Earlier this week, Senator Manka Dhingra doubled-down on previous comments that she would block House Bill 1363, a bipartisan bill that would roll back a 2021 law that made it more difficult for police to greenlight high-speed chases.
Sen. Dhingra pointed to research released by Dr. Martina Morris—a retired professor at the University of Washington—which showed that the number of deaths linked to police pursuits in Washington dropped 73%, from 11 in the year and a half before the change, to just three since.
Rep. Alicia Rule, a fellow Democrat, is pushing for that data to be thrown out. Rule commissioned a Seattle University researcher to review the data published by Morris, which led to a scathing review.
"If this analysis was submitted for peer-review, it would be summarily rejected as it does not satisfy threshold criteria for quantitative scientific work," wrote Dr. Matthew Hickman. "The analysis should be disregarded in its entirety."
Dr. Morris’ research linked back to news coverage of police pursuits that ended in deaths. That included a deadly motorcycle crash that killed two people, though the article noted that police called off a chase.

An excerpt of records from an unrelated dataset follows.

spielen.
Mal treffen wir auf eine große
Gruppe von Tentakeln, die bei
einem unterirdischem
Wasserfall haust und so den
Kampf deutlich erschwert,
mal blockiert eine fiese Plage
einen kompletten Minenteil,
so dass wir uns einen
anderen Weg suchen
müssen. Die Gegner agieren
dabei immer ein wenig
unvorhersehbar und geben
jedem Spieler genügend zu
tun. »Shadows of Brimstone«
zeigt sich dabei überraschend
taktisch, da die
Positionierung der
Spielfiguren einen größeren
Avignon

In 2018, FOX 13 News interviewed then-public information officer Ed Troyer who reported the motorcycle took off at a speed exceeding 100 mph, which led them to call off the pursuit. The News Tribune article linked in the research noted the same thing, writing: "The motorcycle sped away, and the deputy opted not to pursue it, Pierce County Sheriff’s spokesman Ed Troyer said."
Reached via email, Dr. Morris told FOX 13 that "news reports were inconsistent as to whether the pursuit was ‘called off.’"

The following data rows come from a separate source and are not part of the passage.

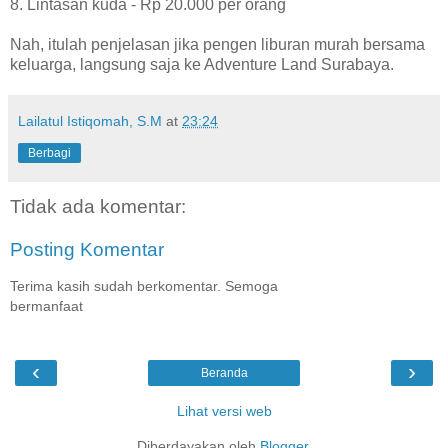
8. Lintasan kuda - Rp 20.000 per orang
Nah, itulah penjelasan jika pengen liburan murah bersama
keluarga, langsung saja ke Adventure Land Surabaya.
Lailatul Istiqomah, S.M
at
23:24
Berbagi
Tidak ada komentar:
Posting Komentar
Terima kasih sudah berkomentar. Semoga
bermanfaat
‹
›
Beranda
Lihat versi web
Diberdayakan oleh
Blogger
.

"In summary, no one is disputing that fewer people have been killed since the legislature enacted the pursuit reform law," wrote Morris.
As for Sen. Dhingra, she noted that the questions about data proved her point. A spokesperson telling FOX 13 by email that "Prof. Hickman makes a great point that legislators have been raising all along – we need much better data."
According to the spokesperson, without better data, they’re forced to rely on what they do know. Re-iterating that a separate bill that would enable a Criminal Justice Training Commission to study the issue over time will be debated.
Beyond the data, the core of the issue is a question about when police should be allowed to pursue individuals.
The 2021 changed the threshold for a chase from "reasonable suspicion" to "probable cause." The legal terminology may sound similar, but the difference has been apparent in recent months.
Advocates who want to reverse course and return to "reasonable suspicion" point to rising car theft numbers. Those who want to stay the course note fewer police pursuits has translated to fewer deaths.
"We need to fix this," said Steve Strachan, head of the Washington Association of Sheriffs and Police Chiefs. "The frustration right now is this study being cited, and it’s being cited by a lot of advocacy groups."
Asked if there’s the possibility that lives are being saved, or whether the study conducted by Dr. Morris may have had merit, Strachan said no one wants to see people put into dangerous situation.
"Everyone agrees on that, but we also need the prospect or possibility of law enforcement engaging in pursuit to shift criminals acting with impunity," said Strachan.